Filmmakers usually have the good taste not to use real-life people as characters in their movies when the plot involves killing them. It’s not just a good-taste issue, either. Films that tie themselves to particular politicians almost immediately date their films, ensuring that it will be seen as an anachronism within just a few years. The Package makes that mistake by using a Gorbachev look-alike, but since it was a Cold War film anyway, it would have faced the same fate regardless.
In this case, the filmmakers use Bush as their character for one reason only: to engage fellow BDS victims.

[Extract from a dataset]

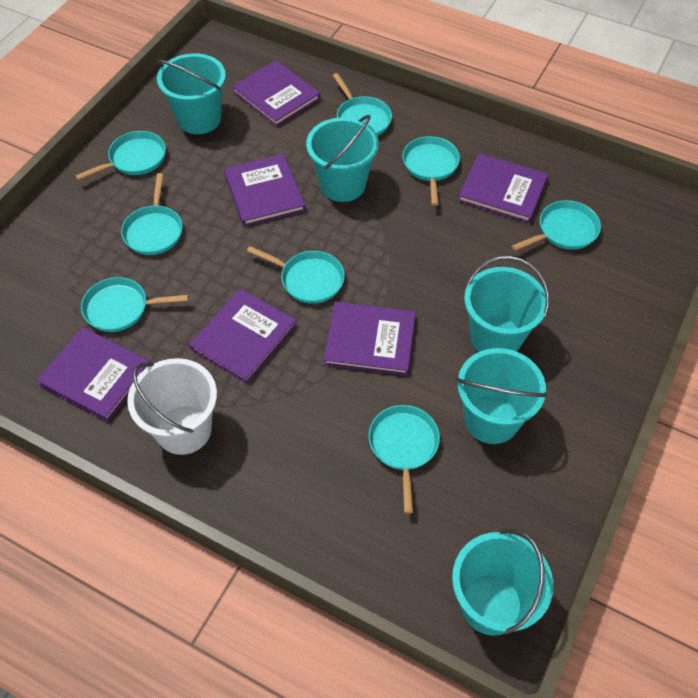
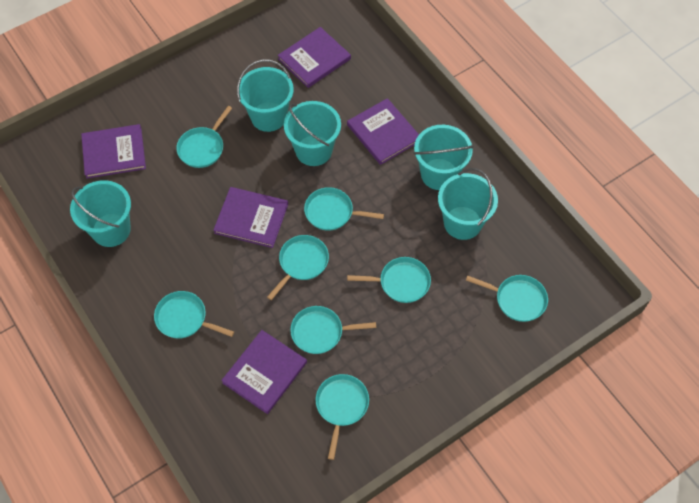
purple book: [36,327,151,422] [189,289,297,384] [224,154,306,227] [232,60,320,127] [323,302,416,376] [458,153,548,223] = 6 -> [81,124,146,179] [213,187,288,248] [221,330,307,414] [278,27,351,88] [347,98,419,165] = 5
white bucket: [127,358,217,455] = 1 -> none = 0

They want to pander to an audience that appreciates an assassination fantasy when it involves George Bush. They don’t really want to see him assassinated, at least for the overwhelming percentage, but they don’t mind imagining a world without him.
This should really offend Americans of all political stripes. If someone made a docudrama about the assassination of a real Democrat such as Harry Reid or John Kerry, I would find it equally offensive. We live in a world where too many people cannot distinguish reality from fantasy, and creating fiction about the ill and good effects of political assassinations of real leaders not only has no artistry to it, it has no point to it. Either the film would have to have a message that assassinating Bush is a good thing, which would be despicable, or that assassinating Bush would be a bad thing, hardly an earthshaking conclusion.
Peter Dale, the head of the television network which will air this film, believes it to be a “thought-provoking critique” of American society. I’d say it’s an indictment of the lack of taste and judgment in the entertainment industry.
UPDATE: Of course, some on the Left will cheer this quite openly and explicitly. The Anchoress found this one, and has more thoughts.